## Request A
Work out how many lines of the records contain the string "time", and give only that number.

## Text section
◆ ◆ ◆ ◆ ◆

In [5]: y.is_nonneg()
Out[5]: True

In [6]: y.e()
Out[6]: 37.0

In [7]: x = y.reweighting()

In [8]: x.xk
Out[8]: [40, 33, 25, 50]

In [9]: x.pk
Out[9]: 
[0.2702702702702703,
 0.22297297297297297,
 0.16891891891891891,
 0.33783783783783783]

In [10]: x.e()
Out[10]: 39.28378378378378

In [11]: z = Binomial(5, .4)

In [12]: z.xk
Out[12]: [0, 1, 2, 3, 4, 5]

In [13]: z.pk
Out[13]: 
[0.077759999999999982,
 0.25919999999999999,
 0.34560000000000002,
 0.23040000000000005,
 0.076800000000000021,
 0.010240000000000003]

In [14]: z.e()
Out[14]: 2.0

In [15]: z = Uniform(3)

In [16]: z.xk
Out[16]: [1, 2, 3]

In [17]: z.e()
Out[17]: 2.0
  • Please send the code of the class only and not the code of the usage of it showed above. For helping you we give a skeleton of the code for Python2 and Python3. You may read your code into an interactive section with the next commands. In Python2:
    from __future__ import division
execfile("5YourName.py")

◆ ◆ ◆ ◆ ◆

## Material for the task
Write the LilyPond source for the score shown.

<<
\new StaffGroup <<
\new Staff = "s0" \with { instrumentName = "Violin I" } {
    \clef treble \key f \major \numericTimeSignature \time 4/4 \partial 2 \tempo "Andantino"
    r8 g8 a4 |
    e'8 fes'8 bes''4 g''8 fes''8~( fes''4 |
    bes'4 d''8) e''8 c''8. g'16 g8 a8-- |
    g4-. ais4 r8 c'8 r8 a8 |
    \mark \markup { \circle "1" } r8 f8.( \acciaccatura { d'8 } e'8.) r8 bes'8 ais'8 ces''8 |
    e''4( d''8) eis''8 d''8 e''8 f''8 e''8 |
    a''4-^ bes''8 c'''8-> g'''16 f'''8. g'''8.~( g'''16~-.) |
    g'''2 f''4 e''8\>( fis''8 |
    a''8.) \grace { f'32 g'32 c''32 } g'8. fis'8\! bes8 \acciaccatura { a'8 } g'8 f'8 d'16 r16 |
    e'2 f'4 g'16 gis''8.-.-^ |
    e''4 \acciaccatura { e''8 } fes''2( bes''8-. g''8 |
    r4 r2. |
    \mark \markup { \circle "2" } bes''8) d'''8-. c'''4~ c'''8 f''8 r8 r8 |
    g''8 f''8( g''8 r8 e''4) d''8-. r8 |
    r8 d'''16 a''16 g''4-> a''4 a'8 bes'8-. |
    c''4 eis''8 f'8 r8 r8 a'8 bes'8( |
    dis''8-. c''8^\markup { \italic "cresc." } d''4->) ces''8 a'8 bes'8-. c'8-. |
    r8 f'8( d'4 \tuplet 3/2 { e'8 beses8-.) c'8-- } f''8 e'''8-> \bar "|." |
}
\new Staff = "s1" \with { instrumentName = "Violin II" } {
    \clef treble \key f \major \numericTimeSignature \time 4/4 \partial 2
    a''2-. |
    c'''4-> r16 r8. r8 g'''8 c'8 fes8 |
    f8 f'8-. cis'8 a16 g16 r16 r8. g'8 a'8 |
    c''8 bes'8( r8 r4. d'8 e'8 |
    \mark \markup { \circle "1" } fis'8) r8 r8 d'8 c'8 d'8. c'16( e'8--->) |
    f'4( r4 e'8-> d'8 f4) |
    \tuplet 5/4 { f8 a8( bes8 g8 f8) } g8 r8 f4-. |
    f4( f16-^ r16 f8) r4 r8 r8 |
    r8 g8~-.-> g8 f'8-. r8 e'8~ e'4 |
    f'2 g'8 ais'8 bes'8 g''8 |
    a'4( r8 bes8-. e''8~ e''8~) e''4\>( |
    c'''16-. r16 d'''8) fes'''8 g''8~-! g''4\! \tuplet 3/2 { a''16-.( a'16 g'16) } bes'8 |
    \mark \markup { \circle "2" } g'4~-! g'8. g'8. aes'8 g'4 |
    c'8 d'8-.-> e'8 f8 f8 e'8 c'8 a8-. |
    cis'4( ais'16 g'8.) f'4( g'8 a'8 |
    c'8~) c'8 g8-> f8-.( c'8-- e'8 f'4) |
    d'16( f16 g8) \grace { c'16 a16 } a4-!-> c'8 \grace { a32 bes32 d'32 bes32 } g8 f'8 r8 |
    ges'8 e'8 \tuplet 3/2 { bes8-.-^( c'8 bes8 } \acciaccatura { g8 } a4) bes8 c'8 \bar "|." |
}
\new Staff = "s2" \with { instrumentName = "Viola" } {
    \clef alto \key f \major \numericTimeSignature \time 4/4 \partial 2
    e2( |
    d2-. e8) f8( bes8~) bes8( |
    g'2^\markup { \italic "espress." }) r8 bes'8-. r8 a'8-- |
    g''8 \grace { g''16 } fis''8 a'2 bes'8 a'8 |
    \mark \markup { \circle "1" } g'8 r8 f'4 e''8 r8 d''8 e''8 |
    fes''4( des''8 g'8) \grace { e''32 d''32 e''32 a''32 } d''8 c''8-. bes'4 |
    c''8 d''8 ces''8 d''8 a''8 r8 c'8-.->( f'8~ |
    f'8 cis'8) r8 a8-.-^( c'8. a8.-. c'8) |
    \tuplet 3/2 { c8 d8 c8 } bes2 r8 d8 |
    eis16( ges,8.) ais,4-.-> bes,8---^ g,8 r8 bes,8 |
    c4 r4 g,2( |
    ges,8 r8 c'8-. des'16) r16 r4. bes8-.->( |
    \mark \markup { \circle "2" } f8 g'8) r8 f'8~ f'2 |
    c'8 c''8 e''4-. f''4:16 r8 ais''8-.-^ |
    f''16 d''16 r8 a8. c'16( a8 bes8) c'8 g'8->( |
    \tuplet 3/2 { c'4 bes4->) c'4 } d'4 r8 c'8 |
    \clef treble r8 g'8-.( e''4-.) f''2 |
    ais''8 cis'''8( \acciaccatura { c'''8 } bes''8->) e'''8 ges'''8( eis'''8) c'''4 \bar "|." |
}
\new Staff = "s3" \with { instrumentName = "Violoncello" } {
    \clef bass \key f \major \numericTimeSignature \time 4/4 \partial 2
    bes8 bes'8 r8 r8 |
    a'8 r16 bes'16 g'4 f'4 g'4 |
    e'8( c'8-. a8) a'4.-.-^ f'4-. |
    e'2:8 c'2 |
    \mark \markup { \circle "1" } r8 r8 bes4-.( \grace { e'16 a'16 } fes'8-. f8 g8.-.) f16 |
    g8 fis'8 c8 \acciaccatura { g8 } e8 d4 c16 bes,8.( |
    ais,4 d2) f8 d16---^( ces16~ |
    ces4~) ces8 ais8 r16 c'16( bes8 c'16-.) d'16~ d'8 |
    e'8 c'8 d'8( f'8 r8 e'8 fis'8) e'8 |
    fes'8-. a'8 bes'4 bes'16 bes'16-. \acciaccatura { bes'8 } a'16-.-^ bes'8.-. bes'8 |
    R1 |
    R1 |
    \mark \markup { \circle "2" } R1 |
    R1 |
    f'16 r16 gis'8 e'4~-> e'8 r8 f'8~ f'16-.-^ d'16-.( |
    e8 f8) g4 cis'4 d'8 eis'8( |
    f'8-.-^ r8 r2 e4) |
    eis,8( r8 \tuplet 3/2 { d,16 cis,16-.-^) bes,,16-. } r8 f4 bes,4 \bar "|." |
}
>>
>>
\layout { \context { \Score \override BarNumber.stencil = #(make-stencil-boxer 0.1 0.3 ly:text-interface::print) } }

◆ ◆ ◆ ◆ ◆

## Request B
Rewrite the paragraph of the Python session text above that begins "Please send the code of the class only" as a short list, keeping its main facts.

## Final answer A
4

## Final answer B
- Send only the code of the class, not the code that uses it shown above.
- A skeleton of the code is given for Python2 and Python3.
- The commands that follow read your code into an interactive section, starting with those for Python2.